Il y a un autre changement encore plus important. Le monde d'hier était dominé par les États-Unis – même dans l'affrontement avec l'Union Soviétique, la domination du monde capitaliste était une domination américaine sans partage. L'effondrement de la finance américaine, sauvée (pour l'instant) par l'État est l'expression la plus évidente de ce « déclin de l'empire américain » analysé depuis plusieurs années (voir notamment Après l'empire d'Emmanuel Todd). Au-delà des extravagances financières, le problème des États-Unis tient tout simplement en une formule, schématique, mais utile : la Chine produit et grâce à ses bénéfices prête aux USA de quoi acheter les produits chinois. D'ores et déjà les institutions financières chinoises jouent un rôle majeur et on espère d'elles qu'elles contribueront à sauver non seulement « Freddie » et « Mae » mais tous les autres. À côté de la Chine, il y a l'Inde, mais aussi ce qui se passe en Amérique du Sud. Les révolutionnaires du quartier latin espèrent la résurrection du « marxisme naturel » et un nouveau Guevara. Mais ce qui se passe là-bas est tout autre chose : l'affirmation de puissances nationales qui veulent s'affranchir de la tutelle des USA. Un accord Brésil-Argentine vient d'être signé qui permet à ces deux pays de régler leurs échanges en monnaie nationale et non plus en dollar et c'est un pas décisif qui vient d'être fait. Au-delà des différences de style et de discours (et l'histoire montrera sans doute qu'il n'y a guère plus que des différences de style et de discours), ce qui unit Lula, Kirchner, Morales ou Chavez, c'est l'affirmation d'un capitalisme national qui revendique ses droits face à la puissance états-unienne. On peut utiliser les nationalisations (avec indemnisation !) comme Chavez ou d'autres moyens comme Lula et Mme Kirchner, mais l'objectif est le même. Notons en passant que le seul pays d'Amérique Latine demeuré dans l'orbite politique et financière des USA est le Chili dirigé par une sociale-démocrate patentée, soutenue chaudement par le PS français (qui par ailleurs boude les « populistes » de Bolivie, d'Équateur ou du Venezuela).
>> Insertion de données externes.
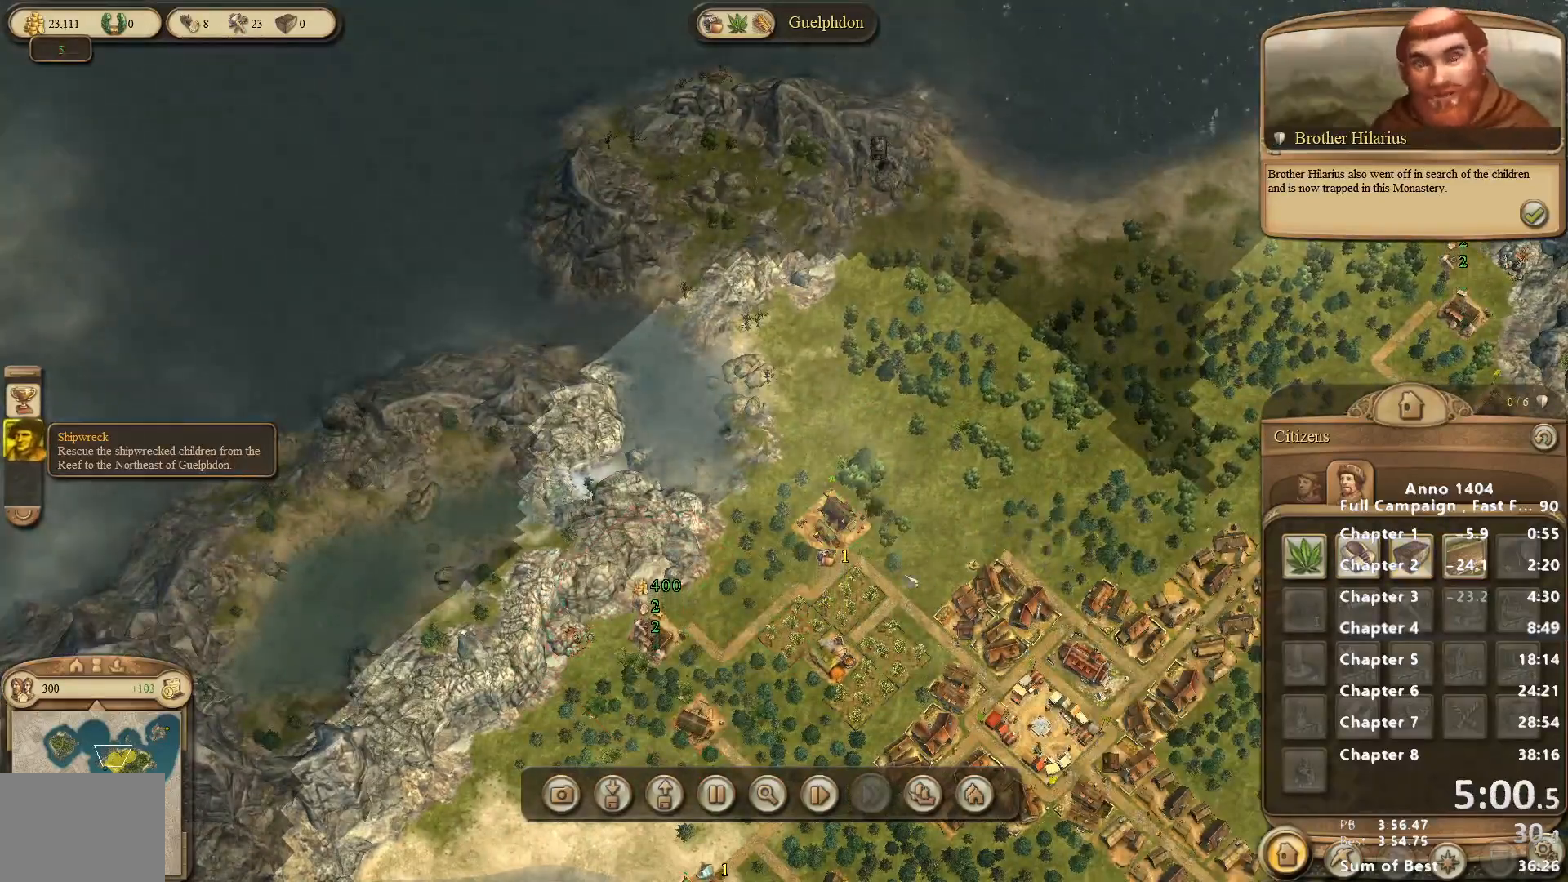
{"keys": [], "mouse": [], "events": [[267, "mouse_right", "up"]]}
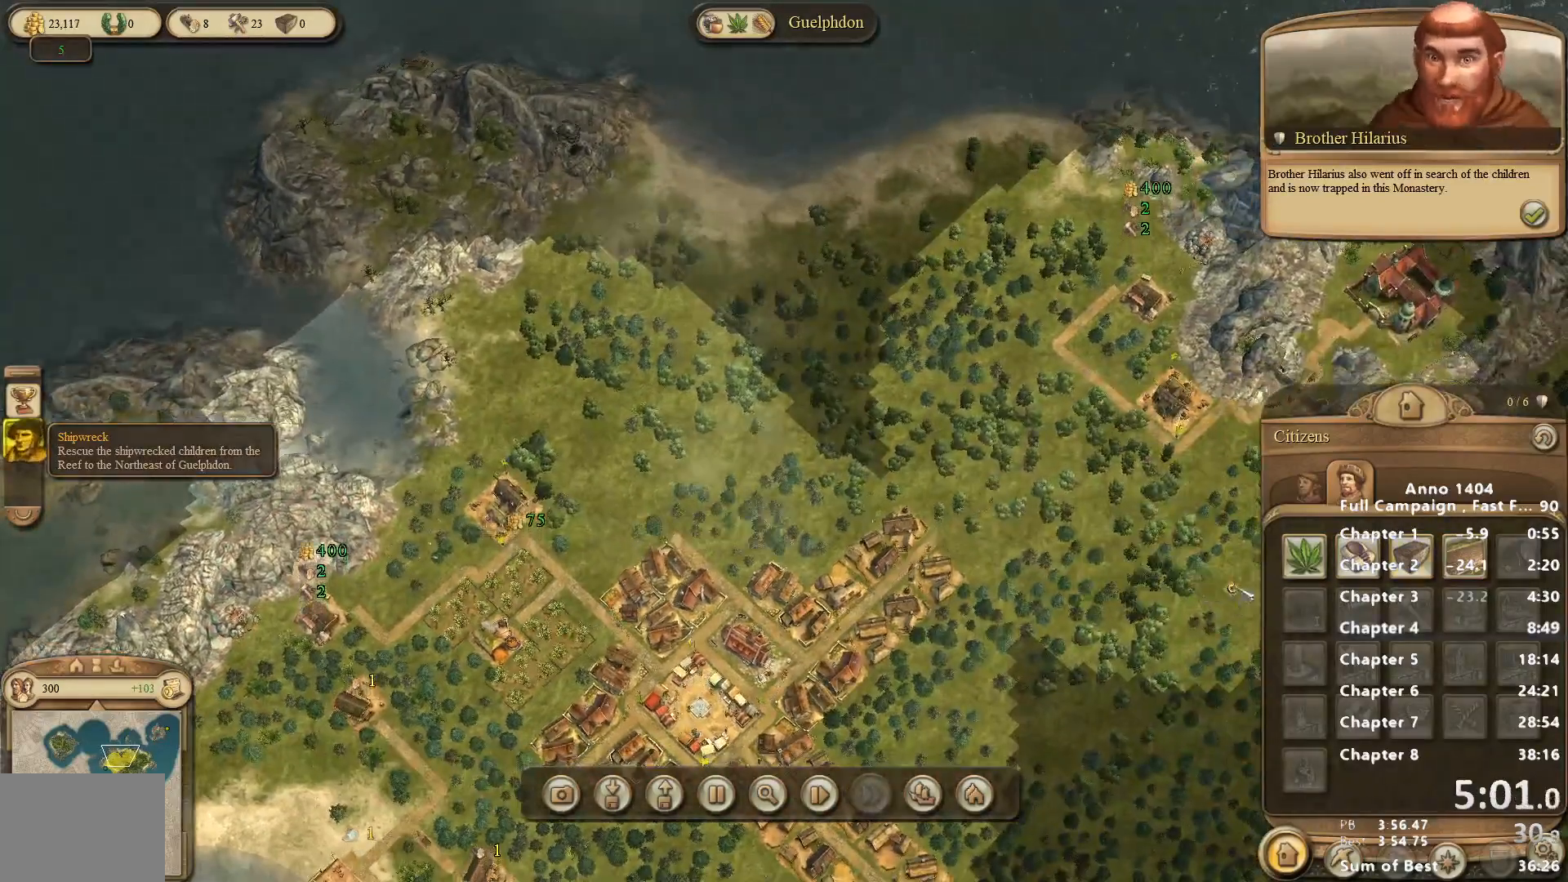
{"keys": [], "mouse": ["right"], "events": [[233, "mouse_left", "down"], [283, "mouse_left", "up"], [367, "mouse_right", "down"]]}
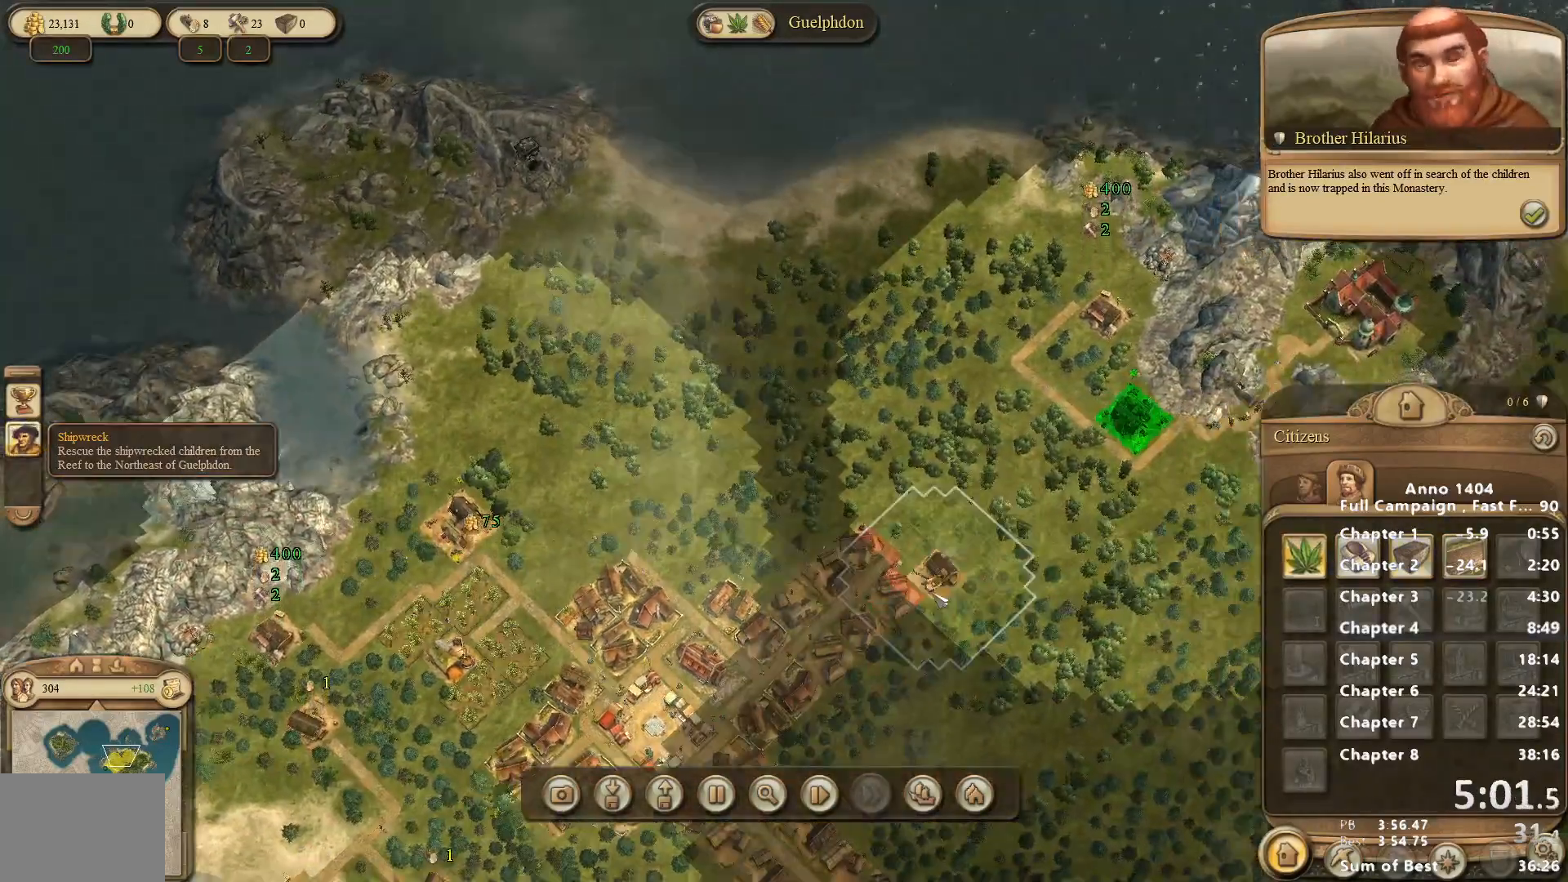
{"keys": [], "mouse": [], "events": [[150, "mouse_right", "up"]]}
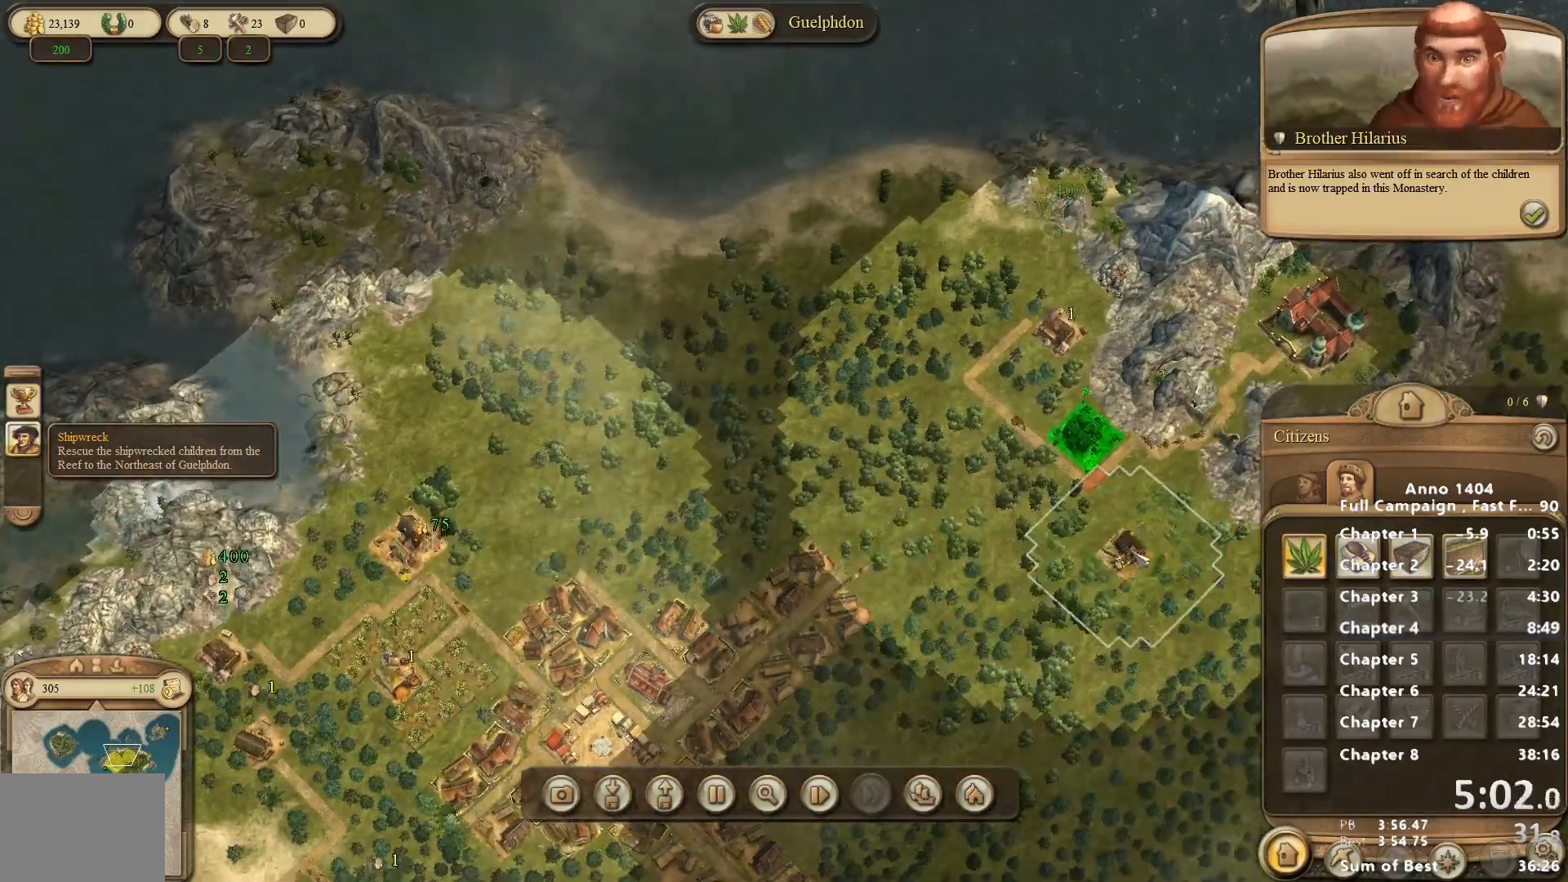
{"keys": [], "mouse": ["left"], "events": [[450, "mouse_left", "down"]]}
Pour que les choses soient claires : que Chavez ne soit pas un communiste révolutionnaire ou un marxiste naturel mais bien un défenseur d'une bourgeoisie nationale en voie de consolidation n'empêche nullement qu'on le soutienne contre les USA, car il n'est pas d'émancipation sociale possible sans l'émancipation nationale. L'affaiblissement de l'empire, l'affirmation des nations, c'est comme ça que l'Europe a commencé au Moyen Âge. Et ce sont des processus historiques identiques qui se produisent aujourd'hui de Pékin à Buenos Aires.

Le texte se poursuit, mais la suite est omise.